I’d bet a dollar that, if you’re a birder, these experiences are on your bucket list, too. The 23-year-old festival features a great lineup of speakers, including George Archibald of the International Crane Foundation, excellent birding tours, and a lively vendor area. And when you live in Wisconsin, like I do, it’s a no-brainer to want to spend a few days in winter on the Texas coast.

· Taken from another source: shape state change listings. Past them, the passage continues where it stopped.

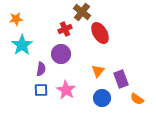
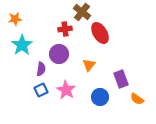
orange star: moved 1 px left
red cross: rotated 16 degrees clockwise
purple circle: moved 2 px left
orange triangle: moved 9 px left, 6 px up
blue square: rotated 24 degrees counterclockwise
blue circle: moved 2 px left, 1 px up
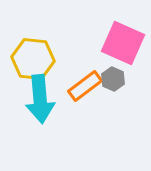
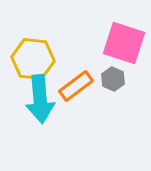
pink square: moved 1 px right; rotated 6 degrees counterclockwise
orange rectangle: moved 9 px left
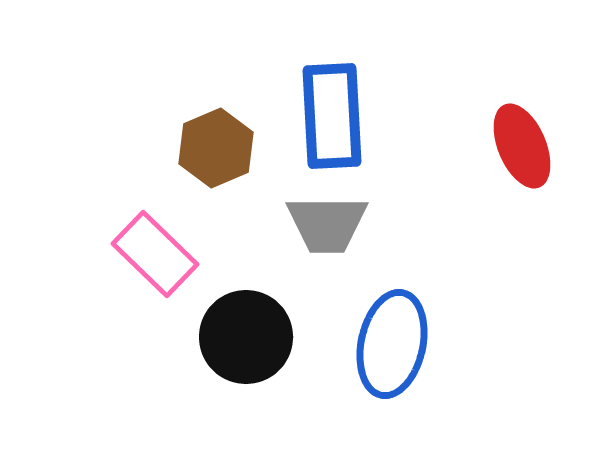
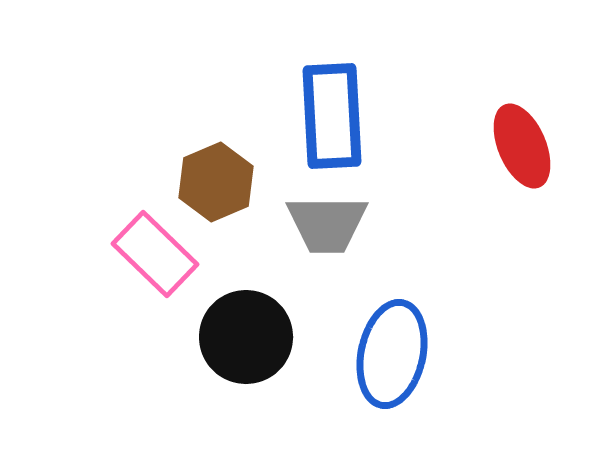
brown hexagon: moved 34 px down
blue ellipse: moved 10 px down
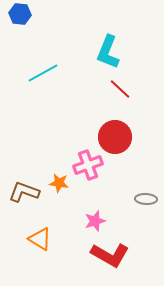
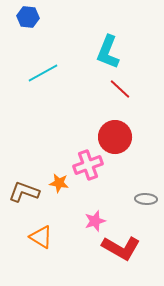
blue hexagon: moved 8 px right, 3 px down
orange triangle: moved 1 px right, 2 px up
red L-shape: moved 11 px right, 7 px up
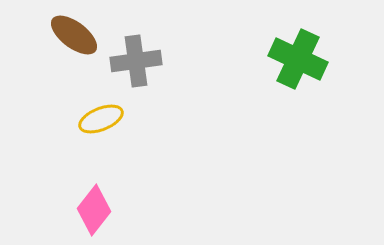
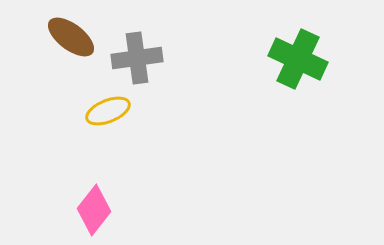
brown ellipse: moved 3 px left, 2 px down
gray cross: moved 1 px right, 3 px up
yellow ellipse: moved 7 px right, 8 px up
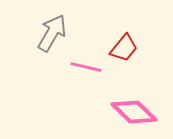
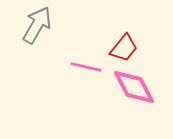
gray arrow: moved 15 px left, 8 px up
pink diamond: moved 25 px up; rotated 18 degrees clockwise
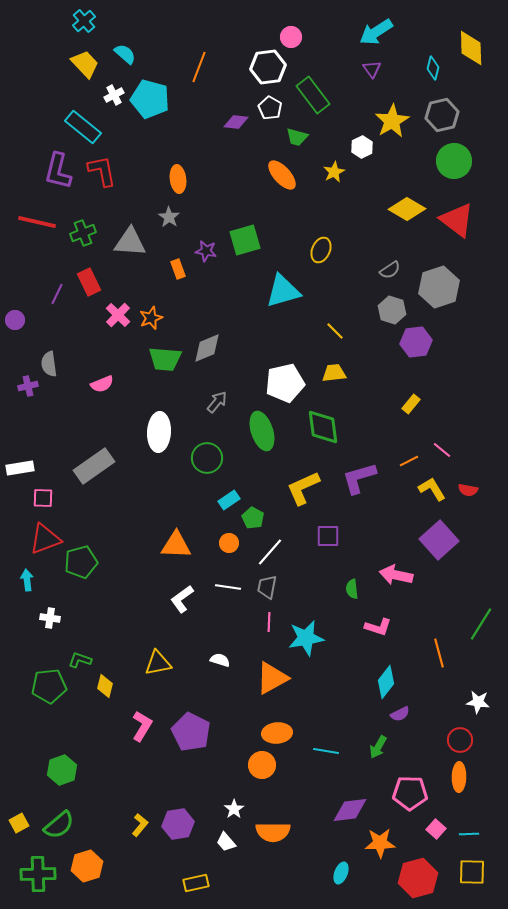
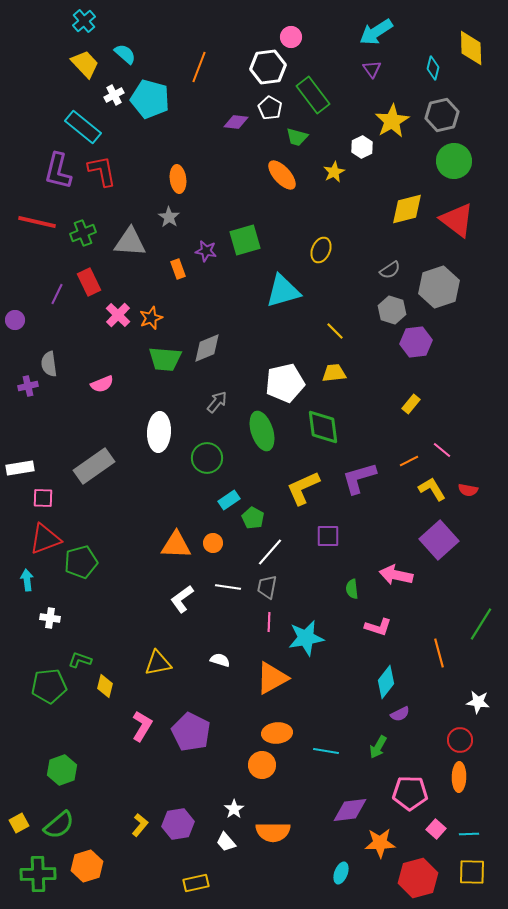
yellow diamond at (407, 209): rotated 45 degrees counterclockwise
orange circle at (229, 543): moved 16 px left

Whether you have seen 30 species of birds or 3,000, when you can add the Whooping Crane to your life list, you should savor the moment. Because, of course, it’s not simply one more bird. It’s a species that was driven up to the cliff of extinction just eight decades ago, when its population was in the low 20s — including just four breeding females — and has been pulled back from the brink thanks to the dedication of conservations, government biologists, zoos, pilots, and many others.

It’s a species whose breeding grounds, in the vast Wood Buffalo National Park in far northern Canada, were not discovered until 1954.
And it’s a species that has captured the public’s imagination like few other North American birds. Even without its up-and-down recovery story, the Whooper demands attention — it stands nearly 5 feet tall (making it the tallest bird in North America), is all white with black primaries and a red crown, and makes an unforgettable ker-loocall over the marshes it inhabits.
Overall, the crane’s prospects have been on the upswing in recent years, especially as the Aransas-Wood Buffalo population grew in 2018 to a record 505 birds. But as I learned at the festival, the future for Whooping Cranes is cloudy at best.
Recent history
Before we look ahead, let’s review the crane’s story.
Overhunting and habitat loss reduced the crane’s numbers from an estimated 10,000 before European settlement of North America to about 1,300 by 1870. The trend continued into the 1930s, when the Aransas-Wood Buffalo flock declined to just 15 birds. A hurricane wiped out many birds from a nearby Louisiana flock, leaving only 21 wild and two captive cranes in the world in 1941.
Subscribe now to BirdWatching magazine for bird-ID tips, news, photography, and more!
Recovery was quite slow for the next 30 years, but public awareness of the species grew as more people learned about it. In 1967, the crane was one of the original 75 species listed as Endangered in the U.S., a status it retains to this day.